Thus did the faculty say goodbye to a president who had served them well for 28 years,
first as a teacher, one-time football coach, director of the "training school," and president.
J. H. Ames was of New England lumberjack stock whose parents had followed the logging industry west and settled in central Wisconsin. He attended a one-room rural school and later was graduated from the Normal School at Stevens Point, after which he taught at a rural school, served as principal at several Wisconsin schools and joined the Normal School faculty at River Falls in 1909. His academic interest always centered on history and he was a follower of Frederic Jackson Turner who taught pioneer history at UW-Madison. In his later years he (with his brother) wrote several history texts for use in the elementary schools.
Though he could have been pleased with the campus development when he became President in 1917, he sought more buildings than North Hall and South Hall, and more faculty holding advanced degrees. He had no interest in building a large school with large enrollment, but sought to move the institution up the ladder of quality teaching and accreditment by the North Central Association of Schools. He was happy to report in 1925 that this accreditment had come since the school placed emphasis on academic work and the departments were balanced and staffed for granting the B.Ed. degree.
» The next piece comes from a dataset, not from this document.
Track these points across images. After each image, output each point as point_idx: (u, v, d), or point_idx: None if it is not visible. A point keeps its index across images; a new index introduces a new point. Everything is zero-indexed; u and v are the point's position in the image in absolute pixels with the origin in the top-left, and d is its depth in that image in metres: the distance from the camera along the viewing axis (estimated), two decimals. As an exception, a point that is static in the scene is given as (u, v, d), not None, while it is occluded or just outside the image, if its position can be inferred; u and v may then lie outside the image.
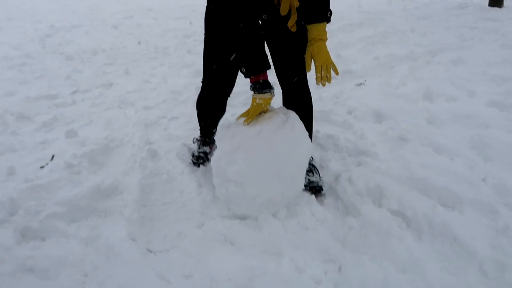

It is no accident that President Ames had the complete confidence of the governing board in those years when the college was being built. His long experience in teaching and administration, his great interest in one field of learning in particular and of learning in general, his creative drive that had caused him to become the co-author of four American history texts and one volume on education in Wisconsin; these factors explain much about how the solid basis upon which he had slowly built here had been recognized by the governing regents. Faculty and students who have lived and worked with him will always remember that his counsel was good and his attitudes not subject to whim or fancy. The college is in a large sense the result not only of historic forces that affected all institutions of higher learning in this period but also the result of wise stewardship for over a quarter of a century. It is fitting that the new campus school opened in 1962, now the Teacher Education Center, be named in his honor.